Work item a
Answer these from the connector passage below:
(i) When the phosphor layer's luminance is relatively high, where is it desirable to place a connector part?
(ii) What is the capacitance of the display electrode near the main discharge gap Dgap needed for?
(iii) Along with reduced capacitance, what is gained at the start of the discharge when the connector part is farther from the gap?

Text shown
● ● ● ● ● ● ●

As shown in FIG. 11, it is desirable to provide a connector part
closer to the main discharge gap Dgap, when the luminance of the
corresponding phosphor layer is relatively high (cell B in this
example). Meanwhile, it is desirable to provide a connector part
farther from the main discharge gap Dgap, when the luminance of the
corresponding phosphor layer is relatively low (cell A and cell C
in this example).
The reason for this is given below. In the cell which is wider in
the x direction (cell C), the capacitance of the display electrode
4 (5) near the main discharge gap Dgap which is necessary for
starting the discharge is larger than in the cell which is narrower
in the x direction (cells A and B). This being so, if the connector
part is located farther from the main discharge gap Dgap, this
capacitance can be reduced when compared with the case where the
connector part is located nearer the main discharge gap Dgap. In
addition, a larger amount of visible light can be obtained at the
start of the discharge.

● ● ● ● ● ● ●

Work item b
Output every line of the listing below as a numbered list. Leave out blank lines and the pictures.

● ● ● ● ● ● ●

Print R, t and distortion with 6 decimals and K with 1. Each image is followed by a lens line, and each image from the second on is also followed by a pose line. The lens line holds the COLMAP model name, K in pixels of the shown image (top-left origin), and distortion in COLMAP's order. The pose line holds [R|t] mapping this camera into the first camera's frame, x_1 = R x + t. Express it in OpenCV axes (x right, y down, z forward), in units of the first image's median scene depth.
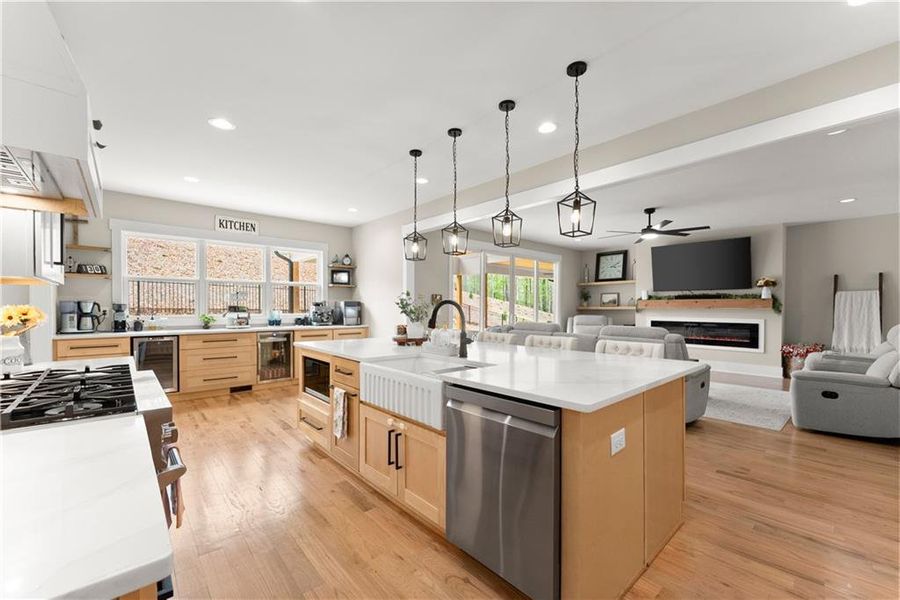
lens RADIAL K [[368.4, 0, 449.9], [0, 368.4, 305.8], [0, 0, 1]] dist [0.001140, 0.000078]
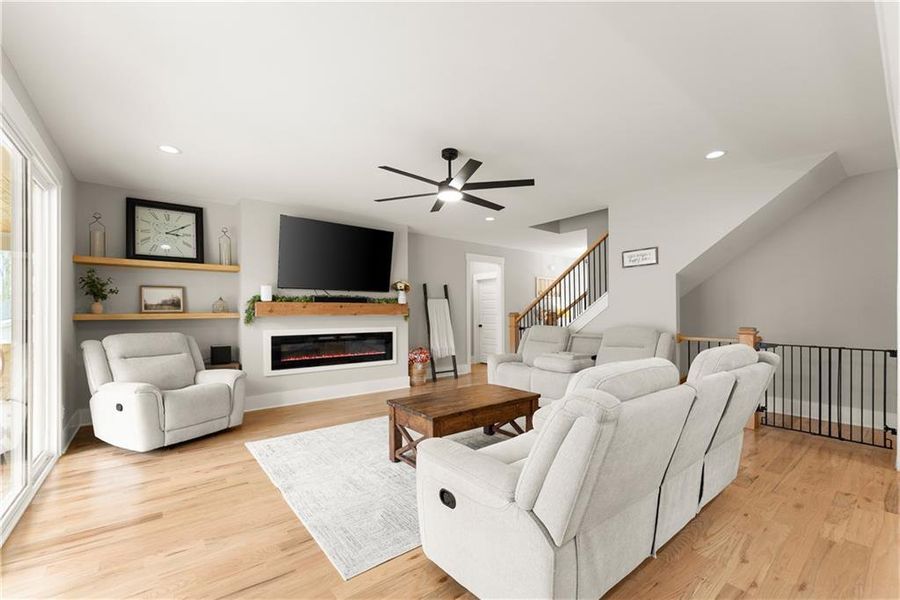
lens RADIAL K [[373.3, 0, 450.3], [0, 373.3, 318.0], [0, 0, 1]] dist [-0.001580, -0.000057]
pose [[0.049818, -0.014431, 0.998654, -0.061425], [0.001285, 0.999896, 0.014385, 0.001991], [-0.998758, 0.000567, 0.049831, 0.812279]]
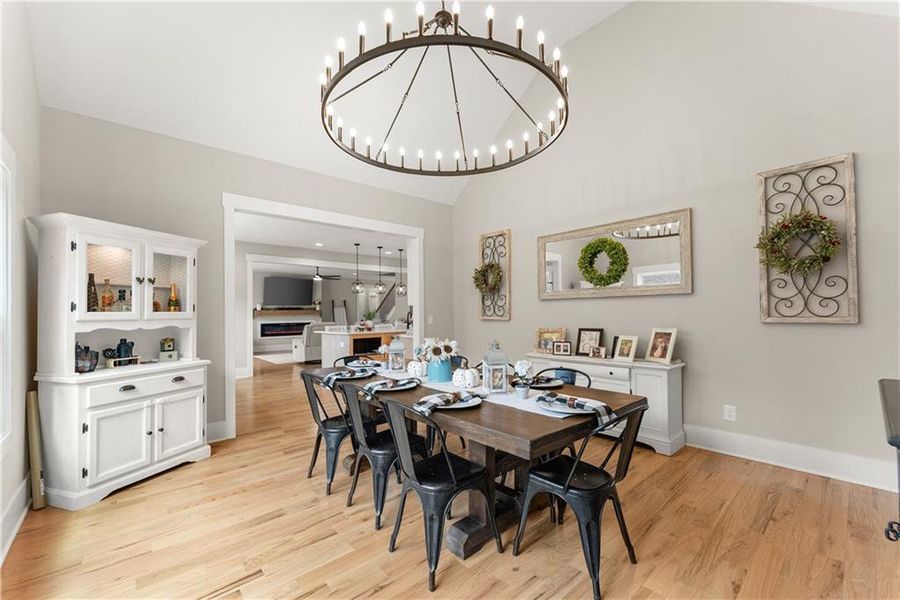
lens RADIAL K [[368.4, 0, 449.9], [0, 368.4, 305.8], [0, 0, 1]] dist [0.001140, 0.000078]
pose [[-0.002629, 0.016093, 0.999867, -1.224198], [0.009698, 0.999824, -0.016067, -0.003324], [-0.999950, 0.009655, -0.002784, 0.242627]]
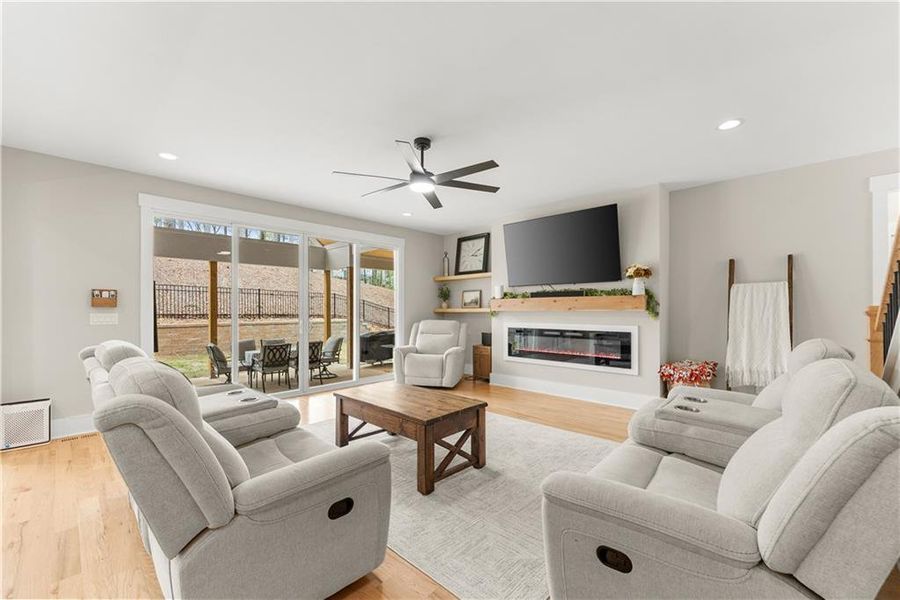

● ● ● ● ● ● ●

Written solution a
(i) Closer to the main discharge gap Dgap.
(ii) Starting the discharge.
(iii) A larger amount of visible light.

Written solution b
1. Print R, t and distortion with 6 decimals and K with 1. Each image is followed by a lens line, and each image from the second on is also followed by a pose line. The lens line holds the COLMAP model name, K in pixels of the shown image (top-left origin), and distortion in COLMAP's order. The pose line holds [R|t] mapping this camera into the first camera's frame, x_1 = R x + t. Express it in OpenCV axes (x right, y down, z forward), in units of the first image's median scene depth.
2. lens RADIAL K [[368.4, 0, 449.9], [0, 368.4, 305.8], [0, 0, 1]] dist [0.001140, 0.000078]
3. lens RADIAL K [[373.3, 0, 450.3], [0, 373.3, 318.0], [0, 0, 1]] dist [-0.001580, -0.000057]
4. pose [[0.049818, -0.014431, 0.998654, -0.061425], [0.001285, 0.999896, 0.014385, 0.001991], [-0.998758, 0.000567, 0.049831, 0.812279]]
5. lens RADIAL K [[368.4, 0, 449.9], [0, 368.4, 305.8], [0, 0, 1]] dist [0.001140, 0.000078]
6. pose [[-0.002629, 0.016093, 0.999867, -1.224198], [0.009698, 0.999824, -0.016067, -0.003324], [-0.999950, 0.009655, -0.002784, 0.242627]]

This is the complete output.